Rendered chart pictures

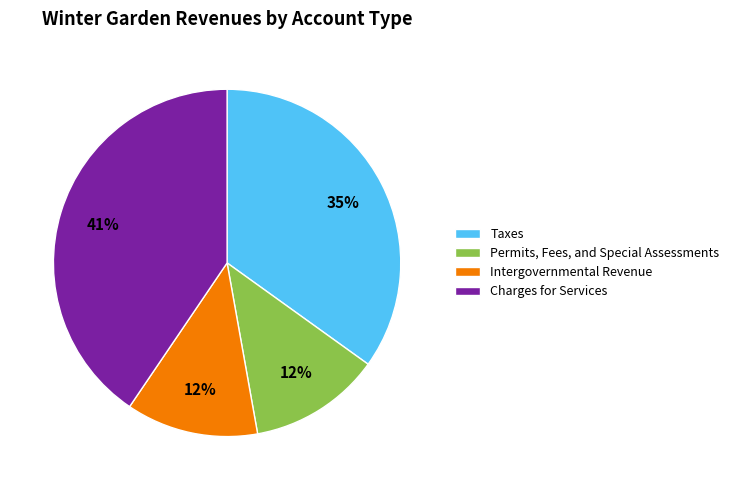

To the nearest percent, what portion does Taxes represent?

35%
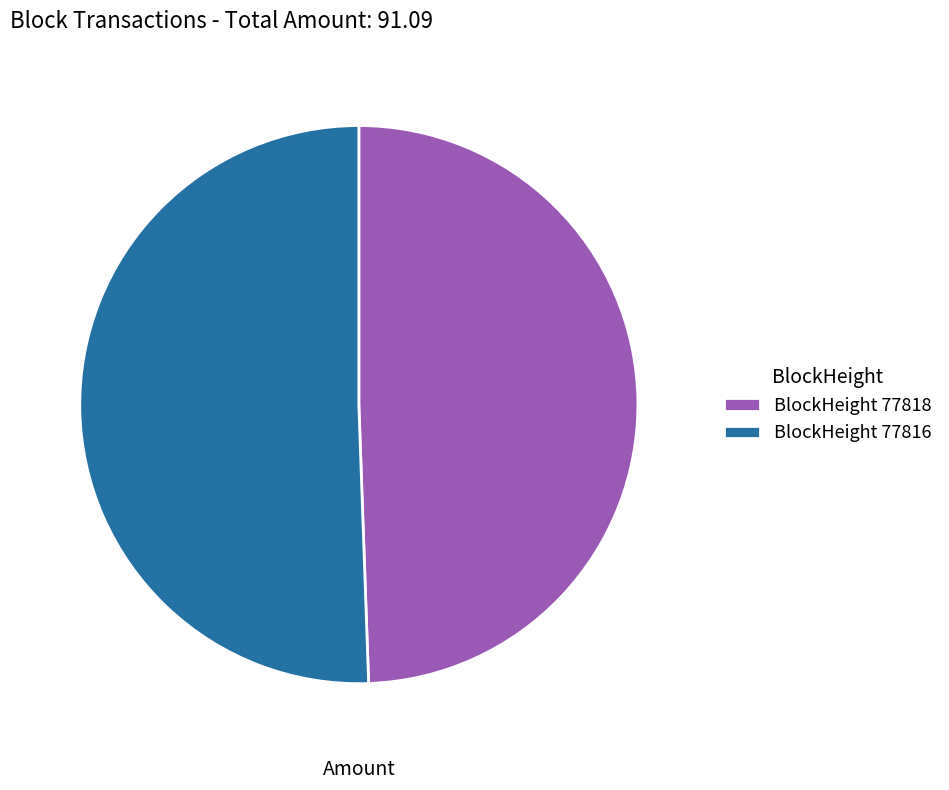

True or false: BlockHeight 77816 accounts for 51% of the total.

True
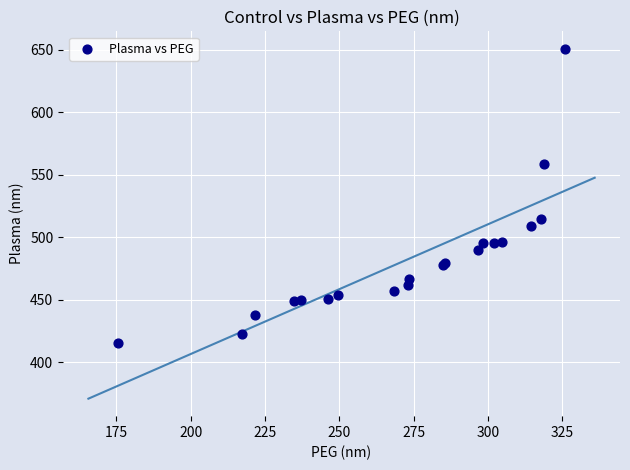

What Y value in the scatter plot is closest to 532?

514.9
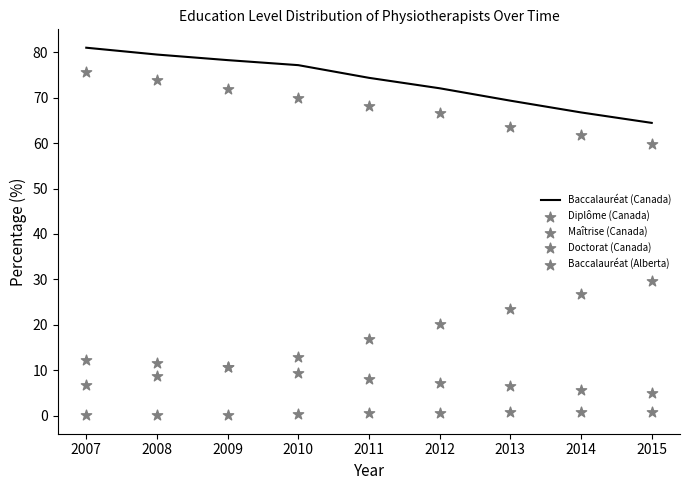

At how many categories does at least one series exceed 44?

9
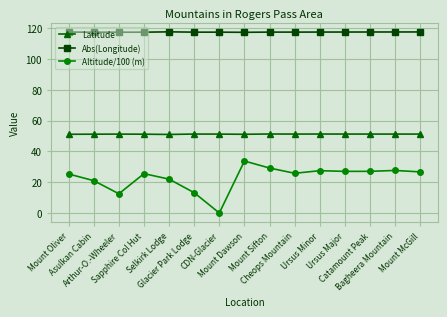

True or false: Abs(Longitude) has a value of 117.5 at Asulkan Cabin.

True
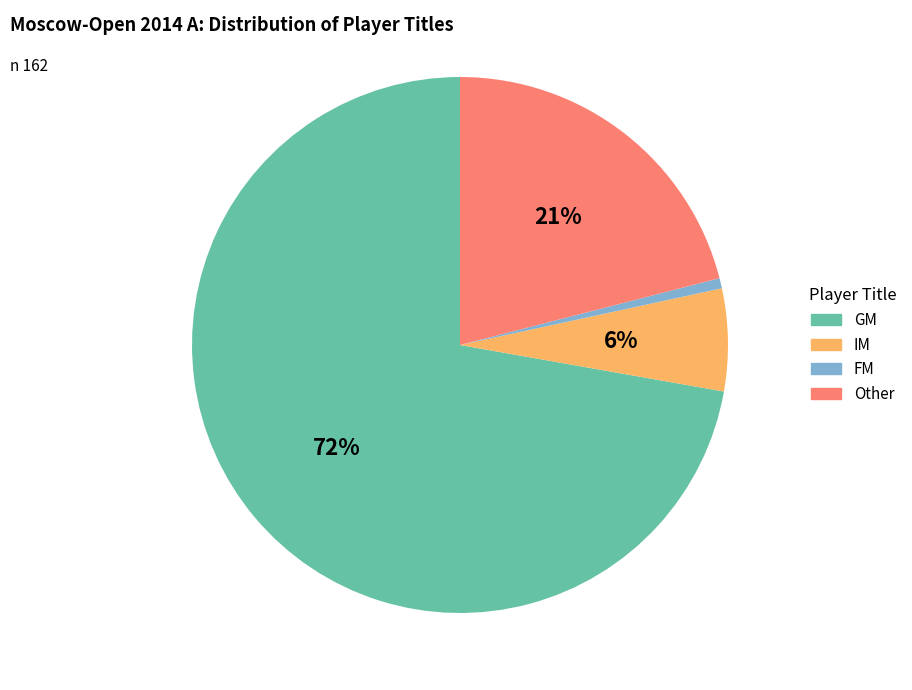

The GM slice represents 82% of the pie. True or false?

False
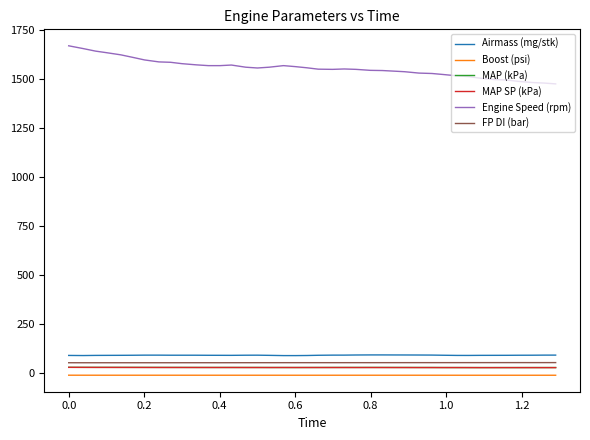

Is this an area chart (filled region under the line)?

No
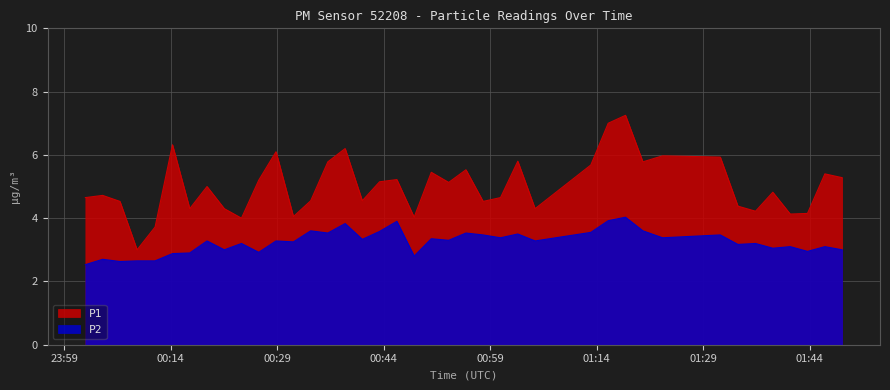

Which series has the largest total across all categories?

P1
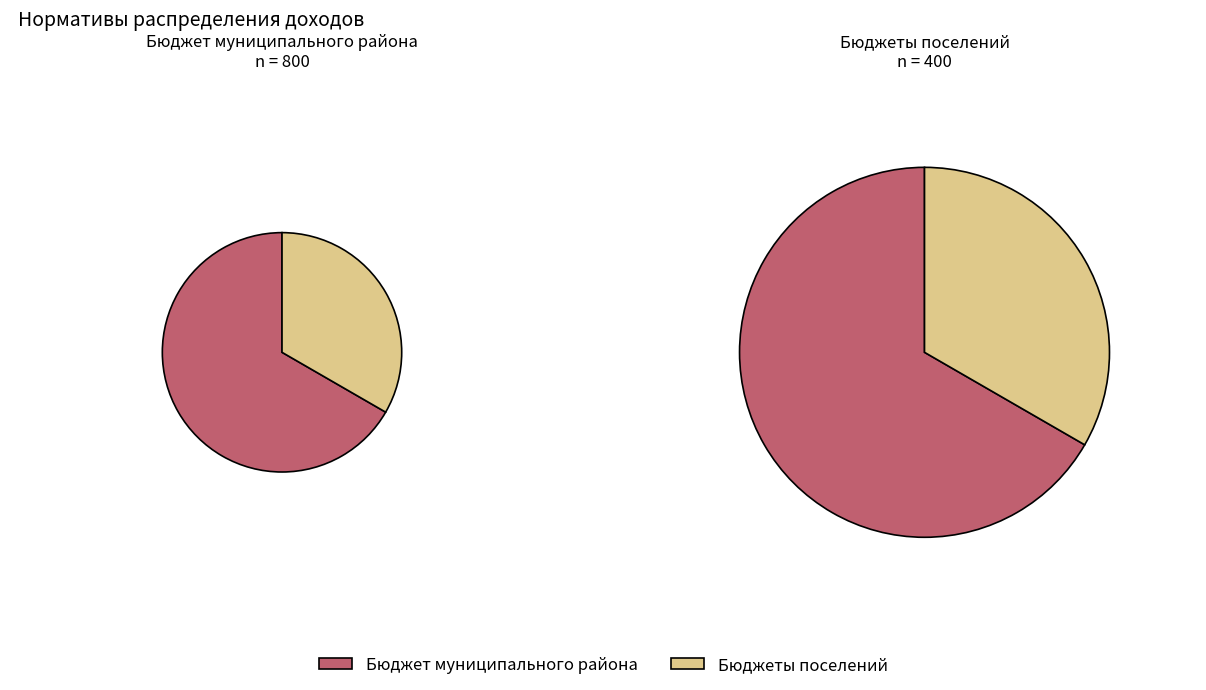

Which series has the widest spread of values?

Бюджет муниципального района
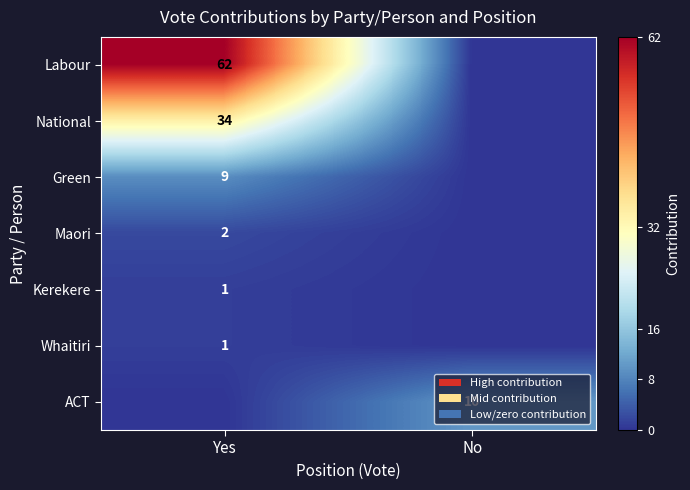

Is it true that Green equals 16 at Yes?

False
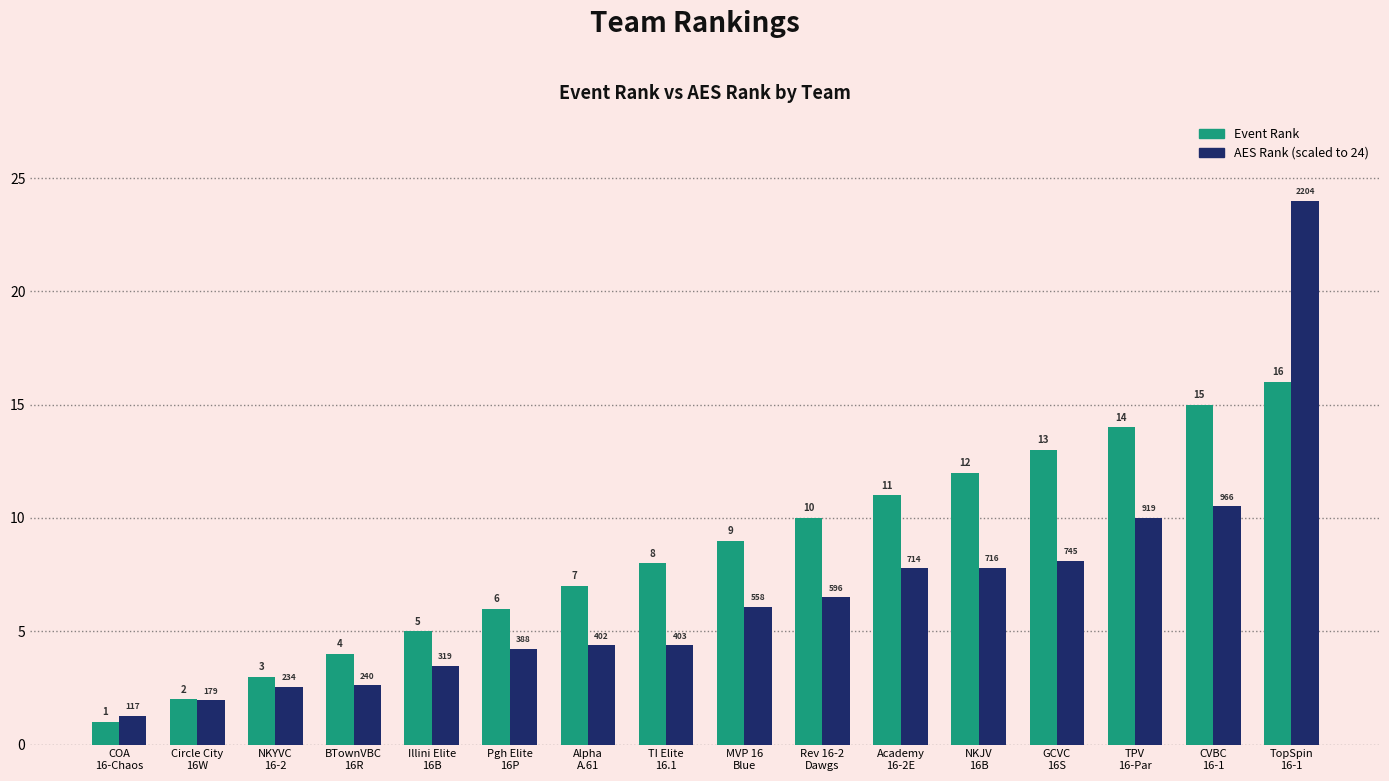

What is the total value across all series at NKJV
16B?

19.8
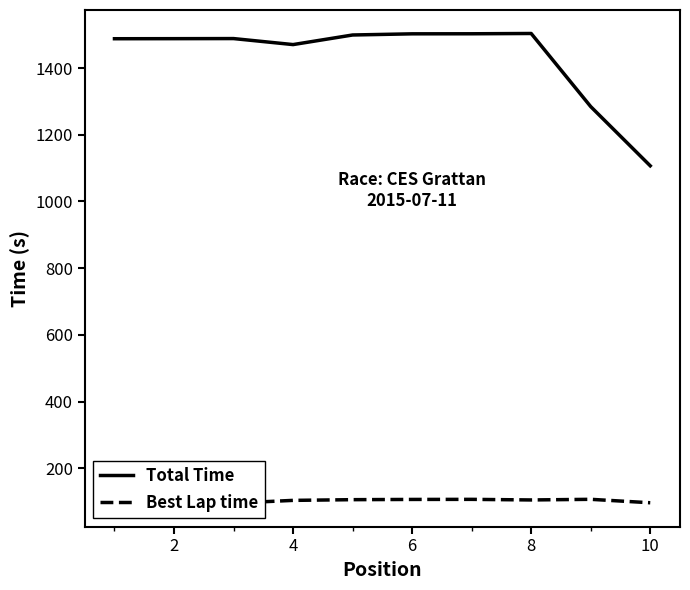

What is the difference between the maximum and second lowest values in the Best Lap time series?

11.5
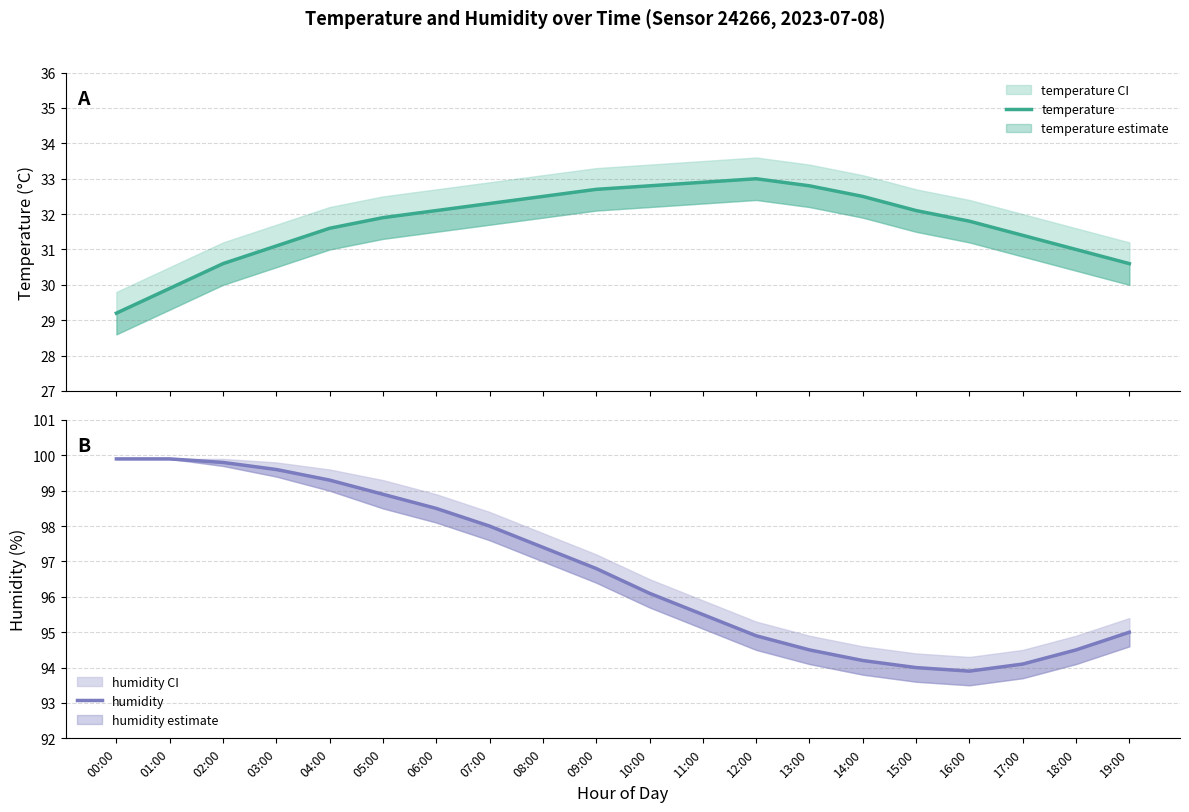

What is the label of the 20th point from the left?

19:00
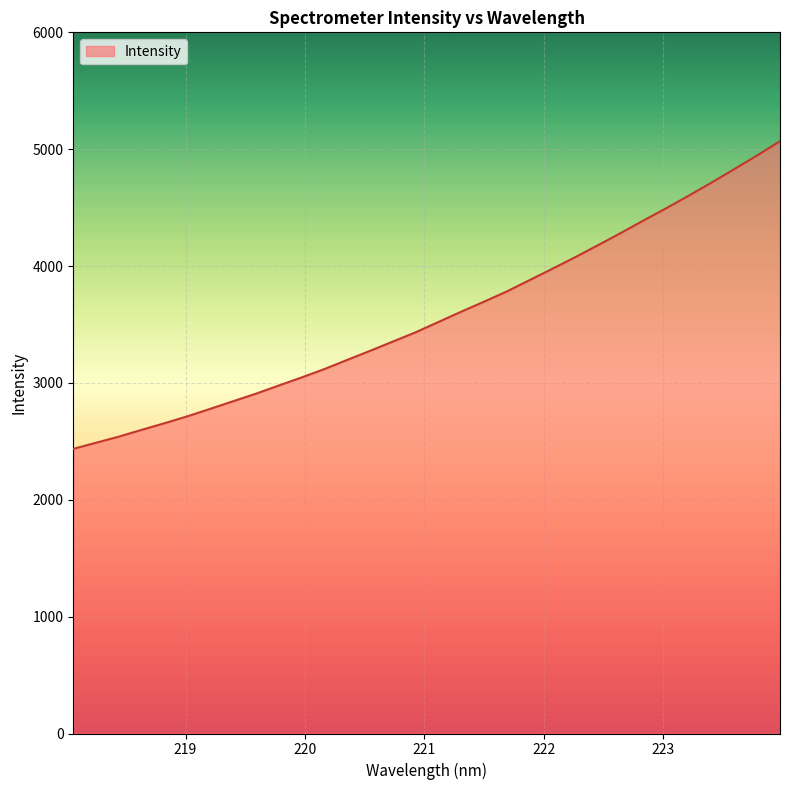

What is the difference between the maximum and minimum values?

2632.3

:: Exercise requirements ::
Please print all of the lines above word for word, leaving out the pictures.

:: Final answer ::
To the nearest percent, what portion does Taxes represent?

35%

True or false: BlockHeight 77816 accounts for 51% of the total.

True

What Y value in the scatter plot is closest to 532?

514.9

At how many categories does at least one series exceed 44?

9

True or false: Abs(Longitude) has a value of 117.5 at Asulkan Cabin.

True

The GM slice represents 82% of the pie. True or false?

False

Is this an area chart (filled region under the line)?

No

Which series has the largest total across all categories?

P1

Which series has the widest spread of values?

Бюджет муниципального района

Is it true that Green equals 16 at Yes?

False

What is the total value across all series at NKJV
16B?

19.8

What is the difference between the maximum and second lowest values in the Best Lap time series?

11.5

What is the label of the 20th point from the left?

19:00

What is the difference between the maximum and minimum values?

2632.3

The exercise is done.